- Instructions to follow
Wherever the word "middle" shows up in the data, report the line it sits in.

= Beginning of Section =

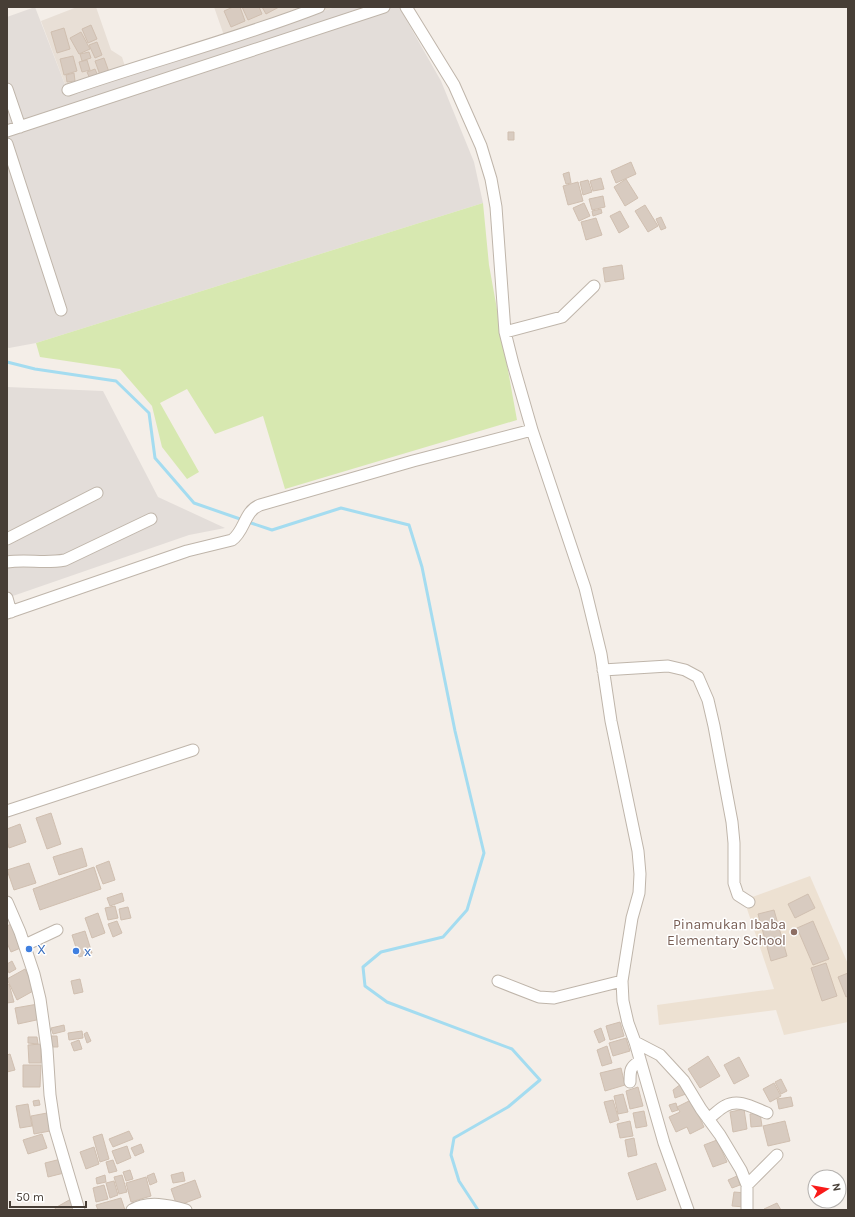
<svg xmlns="http://www.w3.org/2000/svg" width="855" height="1217" viewBox="0 0 855 1217" font-family="Karla,sans-serif">
<style>
.residential{fill:#e8dfd6}
.industrial{fill:#e3ddd9}
.education{fill:#ede1d2}
.green{fill:#d7e8b0}
.lines{fill:none;stroke-linecap:round;stroke-linejoin:round}
.stream{stroke:#a4dcf0;stroke-width:3}
.building{fill:#d8cbc0;stroke:#d0bfb0}
.minor-casing{stroke:#bfb5aa;stroke-width:13}
.minor{stroke:#fff;stroke-width:11}
.education-dot{fill:#8d6e63;stroke:#fff;stroke-width:1.5}
.shop-dot{fill:#3f7fe0;stroke:#fff;stroke-width:1.5}
.labels{text-anchor:middle;dominant-baseline:central;stroke-width:3;stroke-linejoin:round;paint-order:stroke}
.education-label{font-size:14px;fill:#785e54;stroke:#fff;text-anchor:end}
.shop-label{font-size:14px;fill:#366cbe;stroke:#fff;text-anchor:start}
</style>
<rect width="100%" height="100%" fill="#f4eee8"/>
<path class="residential" d="M77,7H96L111,50L122,57L128,76L69,95L41,21Z
M214,7H335L302,19L227,44Z"/>
<path class="industrial" d="M35,7L69,95L302,19L335,7H399L441,81L474,162L483,203L36,343L9,348L7,347V17Z
M7,387L103,391L158,497L225,528L189,535L7,598Z"/>
<path class="education" d="M810,876L848,964V1022L784,1035L776,1010L659,1025L657,1005L774,989L744,900Z"/>
<path class="green" d="M483,203L489,265L517,420L285,489L263,416L215,434L187,389L160,403L199,472L187,479L162,447L152,406L120,369L40,357L36,343Z"/>
<g class="lines">
<path class="stream" d="M7,362L35,369L116,381L149,413L155,458L194,503L243,520
M248,522L272,530L341,508L409,525L422,567L455,731L484,853L467,910L443,937L381,952L363,967L365,986L387,1002L512,1049L540,1080L508,1107L454,1138L451,1155L459,1181L478,1210"/>
</g>
<path class="building" d="M233,7H240L245,21L231,27L224,11Z
M242,7H259L262,14L248,20Z
M262,7H279L266,14Z
M91,25L97,39L88,43L82,29Z
M64,28L70,49L57,53L51,32Z
M81,32L90,49L79,54L70,38Z
M97,42L102,55L95,58L89,45Z
M89,52L91,58L82,61L80,54Z
M73,56L77,71L64,75L60,59Z
M104,58L109,72L100,75L95,61Z
M87,60L90,70L82,72L79,62Z
M95,69L98,76L90,79L87,72Z
M74,73L75,81L67,82L66,75Z
M508,132H514V140H508Z
M631,162L636,174L616,183L611,171Z
M569,172L571,183L566,184L563,174Z
M601,178L604,189L593,191L590,181Z
M626,179L638,198L625,206L614,187Z
M588,180L592,192L583,195L580,182Z
M578,182L583,201L568,205L563,186Z
M603,196L605,207L592,210L589,199Z
M584,203L590,216L579,221L573,208Z
M645,205L658,226L648,232L635,211Z
M601,209L602,213L593,216L592,211Z
M620,211L629,227L619,233L610,216Z
M661,217L666,228L661,230L656,219Z
M596,218L602,235L586,240L581,222Z
M622,265L624,279L605,282L603,268Z
M51,813L61,844L47,849L36,818Z
M20,824L26,842L9,848L7,841V829Z
M82,848L87,866L59,875L53,857Z
M109,861L115,880L103,884L96,866Z
M29,863L36,883L14,890L7,870Z
M94,867L101,889L40,910L33,889Z
M122,893L124,901L110,906L107,898Z
M808,894L815,908L795,918L788,904Z
M115,906L118,918L108,920L105,908Z
M128,907L131,918L121,920L119,909Z
M774,910L787,956L771,961L758,914Z
M98,913L105,933L92,938L85,918Z
M117,921L122,933L113,937L108,924Z
M813,921L829,959L813,965L797,928Z
M13,923L23,947L11,952L7,943V926Z
M85,931L92,953L79,957L72,935Z
M12,961L16,969L9,973L7,968V964Z
M826,963L837,996L822,1001L811,968Z
M25,969L35,990L17,1000L7,979Z
M848,973V996L846,997L838,977Z
M80,979L83,992L74,994L71,981Z
M9,984L14,1002L7,1003V985Z
M38,1004L41,1019L18,1024L15,1008Z
M620,1022L624,1036L610,1040L606,1026Z
M64,1025L65,1031L53,1034L51,1028Z
M601,1028L605,1040L599,1043L594,1031Z
M82,1031L83,1038L69,1040L68,1033Z
M87,1032L91,1041L87,1043L84,1034Z
M49,1036H57L58,1047H49Z
M28,1037H37L38,1044L28,1043Z
M626,1038L630,1051L613,1056L609,1043Z
M79,1040L82,1049L74,1051L71,1043Z
M41,1044V1063H29L28,1045Z
M607,1046L612,1063L602,1066L597,1050Z
M10,1054L15,1070L7,1072V1055Z
M708,1056L720,1076L700,1088L688,1069Z
M739,1057L749,1076L734,1084L724,1065Z
M23,1065H41L40,1087H23Z
M621,1068L625,1085L605,1091L600,1073Z
M781,1079L787,1091L781,1094L775,1082Z
M774,1083L781,1096L770,1102L763,1089Z
M681,1084L686,1094L675,1098L673,1090Z
M638,1087L643,1106L630,1109L626,1091Z
M623,1094L628,1112L618,1114L614,1096Z
M791,1097L793,1106L779,1109L777,1099Z
M39,1100L40,1105L34,1106L33,1101Z
M613,1100L619,1120L610,1123L604,1102Z
M691,1100L704,1127L690,1134L687,1127L676,1132L669,1117L680,1112L677,1107Z
M676,1103L678,1110L672,1112L669,1105Z
M28,1104L32,1126L20,1128L16,1106Z
M744,1109L747,1129L733,1132L730,1112Z
M644,1111L647,1126L636,1128L633,1113Z
M47,1113L50,1131L34,1134L31,1116Z
M760,1113L762,1126L751,1127L750,1114Z
M630,1121L633,1136L620,1138L617,1124Z
M785,1121L790,1141L768,1146L763,1126Z
M129,1131L133,1139L113,1147L109,1139Z
M42,1134L47,1148L28,1154L23,1140Z
M102,1134L109,1159L100,1162L93,1137Z
M634,1138L637,1155L628,1157L625,1140Z
M717,1140L727,1162L713,1167L704,1145Z
M141,1144L144,1152L135,1156L131,1148Z
M127,1146L131,1158L117,1164L112,1151Z
M94,1147L99,1164L86,1169L80,1152Z
M61,1159L64,1173L48,1177L45,1163Z
M113,1160L117,1171L109,1173L106,1162Z
M656,1163L666,1190L637,1200L628,1173Z
M130,1170L133,1179L126,1181L123,1172Z
M183,1172L185,1181L173,1183L171,1175Z
M154,1173L157,1182L150,1185L147,1176Z
M105,1175L106,1182L97,1184L96,1178Z
M122,1175L127,1192L119,1194L114,1177Z
M737,1176L740,1185L732,1188L728,1180Z
M146,1177L151,1196L131,1202L126,1183Z
M195,1180L201,1197L177,1206L171,1189Z
M114,1181L118,1195L110,1198L106,1183Z
M104,1185L108,1199L96,1202L93,1188Z
M734,1192L746,1193L745,1207L732,1206Z
M121,1198L125,1210H98L96,1205Z
M71,1199L76,1210H56L55,1208Z
M777,1203L781,1210H764V1209Z"/>
<g class="lines">
<g class="minor-casing">
<path id="minor" d="M406,7L454,85L481,146L491,179L496,207L505,332L513,364L532,430L585,588L601,654L611,721L638,851L640,874L639,893L632,918L622,981L623,1001L628,1023L635,1042L664,1143L688,1210
M7,89L20,127
M68,90C151,61 237,39 319,7
M7,131L384,7
M7,144L61,310
M505,332L562,317L594,286
M7,539L97,493
M7,562C28,559 44,564 65,560L151,519
M7,598L11,612
M7,613L187,551L232,540C245,531 244,511 260,505L413,461L532,430
M603,670L668,666L685,670L698,677L708,700L714,726L732,822L734,843V883L738,895L749,902
M7,811L193,750
M7,902L20,932L34,974L40,999L47,1049L50,1095L55,1129L79,1210
M25,945L57,930
M498,981L539,997L554,998L622,981
M635,1042L660,1055L684,1081L701,1109L720,1135L741,1170L747,1185V1210
M630,1082C630,1070 630,1067 640,1061
M708,1119C714,1115 719,1109 725,1106C739,1098 754,1108 767,1113
M747,1185L777,1155
M132,1210C148,1200 169,1205 186,1210"/>
</g>
<use href="#minor" class="minor"/>
</g>
<circle class="education-dot" cx="794" cy="932" r="4"/>
<g class="shop-dot">
<circle cx="29" cy="949" r="4"/>
<circle cx="76" cy="951" r="4"/>
</g>
<g class="labels">
<g class="education-label">
<text x="786" y="924">Pinamukan Ibaba<tspan x="786" dy="16">Elementary School</tspan></text>
</g>
<g class="shop-label">
<text x="37" y="949">X</text>
<text x="84" y="951">x</text>
</g>
</g>
<rect width="855" height="1217" fill="none" stroke="#473e36" stroke-width="16"/>
<g transform="translate(827 1189) rotate(79)"><circle r="19" fill="#ffffff" stroke="#b5b2af"/>
<path d="M0-3L7 15L0 10L-7 15Z" fill="#f91a19"/>
<text y="-6" font-size="11" font-weight="bold" text-anchor="middle" fill="#473e36">N</text>
</g>
<path d="M10 1201v6h76v-6" fill="none" stroke="#473e36" stroke-width="2"/>
<text x="16" y="1201" font-size="12" fill="#473e36" stroke="#ffffff" stroke-width="3" paint-order="stroke">50 m</text>
</svg>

= End of Section =

- Written response
.labels{text-anchor:middle;dominant-baseline:central;stroke-width:3;stroke-linejoin:round;paint-order:stroke}
<text y="-6" font-size="11" font-weight="bold" text-anchor="middle" fill="#473e36">N</text>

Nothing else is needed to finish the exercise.